Should national legislation be amended after the time of delivery, with the result that changes to the Goods are required to ensuring compliance with such new legislation, this not the responsibility of Mirit in any regard, regardless of whether such amendments of legislation occur within the deadline of notice of defects. Should such amendment be passed prior to delivery, Mirit reserves the right to adjust the price and delivery time accordingly.
11. Product Liability and the Allocation hereof between the Parties
All questions of product liability which may arise shall be resolved in accordance with the mandatory provisions in the Danish Act on liability for defective products (‘Produktansvarsloven’), which implements directive 85/374/EEC.
Except when mandatory provisions in ‘Produktansvarsloven’ stipulate otherwise, Mirit shall not be held liable for any damage to property caused by the Goods after they have been delivered to the Buyer and whilst in his possession. Nor shall Mirit be held liable for damages to products manufactured by the Buyer or to products in which such products form part.
Under all circumstances, Mirit cannot be held liable for loss of time, loss of production, loss of earnings, loss of profit or other direct or indirect or consequential losses which may arise, except when this follows from mandatory provisions in ‘Produktansvarsloven’.
Mirit’s liability for damage to property shall not exceed DKK 1,000,000.00 for any one event of damage.
The Buyer is obliged to renounce product liability to the extent legally possible in his contracts with third parties regarding the Goods, thus reflecting the limitations laid down in this Agreement. In addition, the Buyer is obliged to take out comprehensive product liability insurance that covers any claim of product liability that the Buyer may be held liable for.
If Mirit is held liable towards any third party for damage for which Mirit is not liable according to the provisions of this Agreement, including but not limited to damages in excess of the liability amount cap, the buyer shall indemnify, defend and hold Mirit harmless.
If a claim for damage based on product liability is lodged by a third party against one of the Parties, the latter party shall forthwith inform the other party thereof in writing. The Parties shall be mutually obliged to let themselves be summoned to the court or arbitral tribunal against one of them on the basis of damage allegedly caused by the Goods. The liability between the Parties shall, however, always be settled according to this Agreement.
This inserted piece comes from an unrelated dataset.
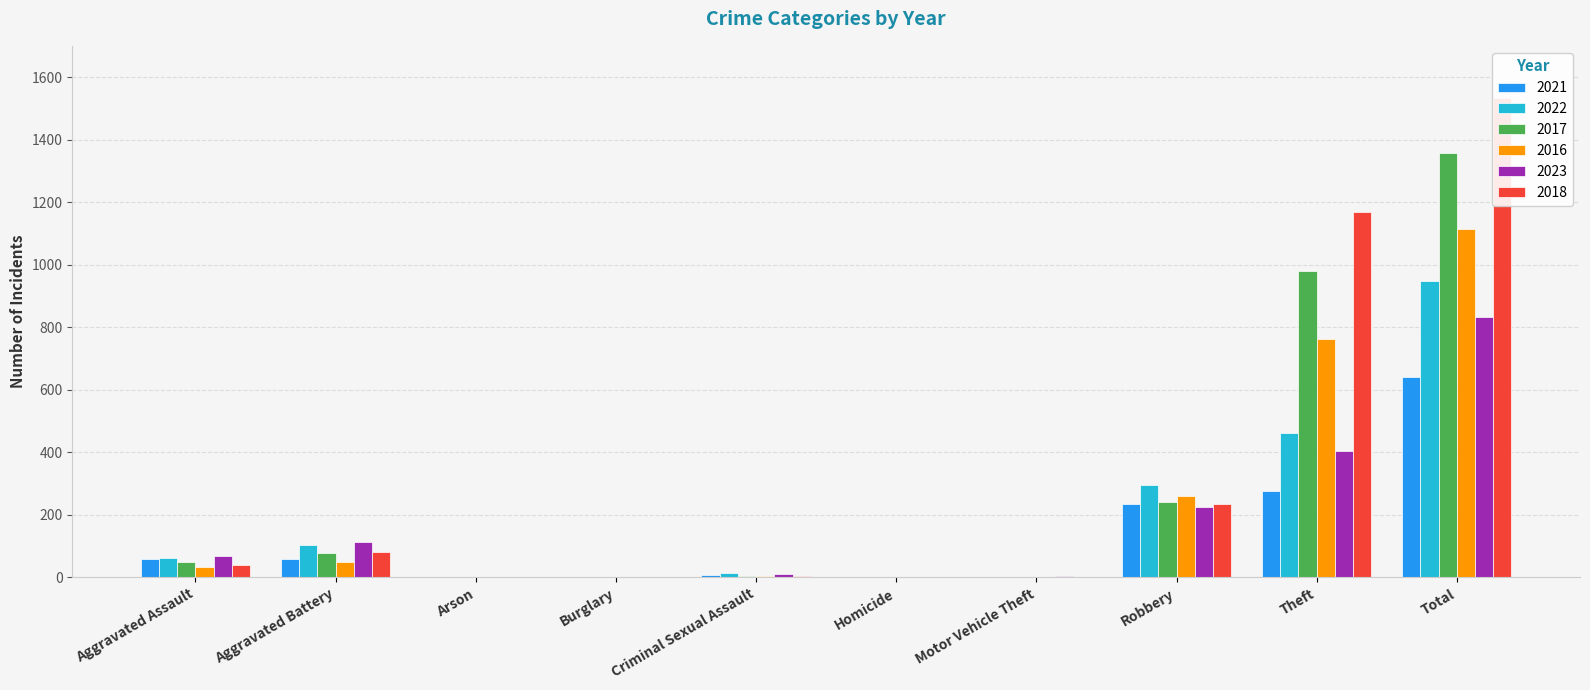

Which has a higher value, Homicide or Arson?

Homicide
Any dispute arising out of or in connection with this Agreement, including any disputes regarding the existence, validity or termination thereof – which cannot be amicably solved by negotiations between the Parties – shall be settled by mediation administrated by The Danish Institute of Arbitration in accordance with the rules on mediation adopted by The Danish Institute of Arbitration and in force at the time when such proceedings are commenced.
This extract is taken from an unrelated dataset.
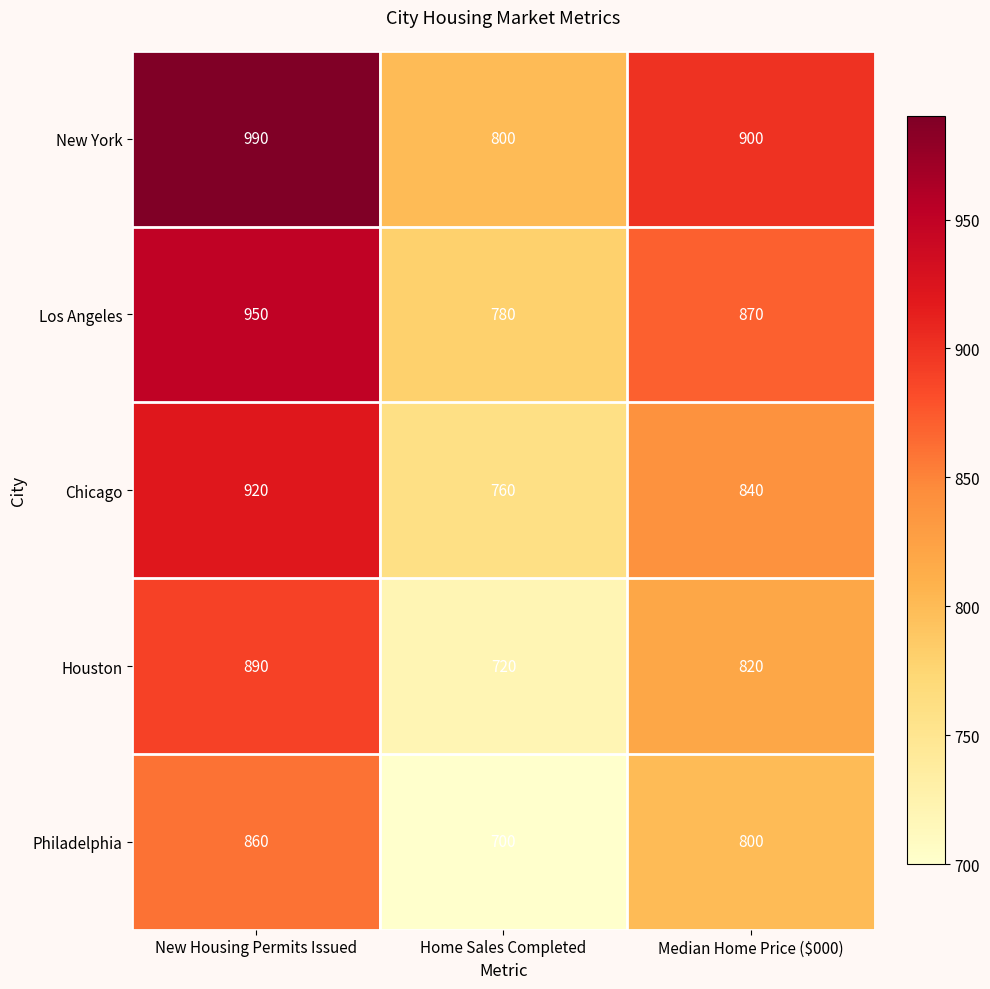

What is the total value across all series at Home Sales Completed?

3760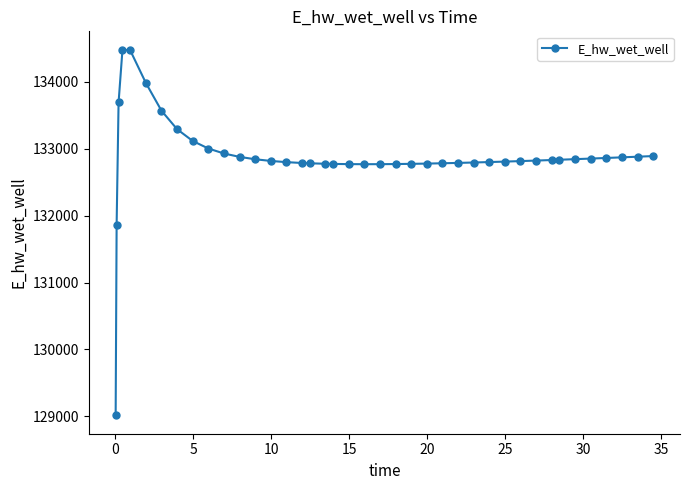

What is the greatest value displayed?

134478.9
If the mediation proceedings are terminated without a settlement, the dispute shall be settled by arbitration administrated by The Danish Institute of Arbitration in accordance with the rules of arbitration procedure adopted by The Danish Institute of Arbitration and in force at the time when such proceedings are commenced.
The arbitral tribunal shall be composed of three arbitrators. The place of arbitration shall be Copenhagen. The language to be used in the proceedings shall be English, unless otherwise agreed in writing between the Parties.
12. Applicable Law
This Agreement shall be governed by Danish Law.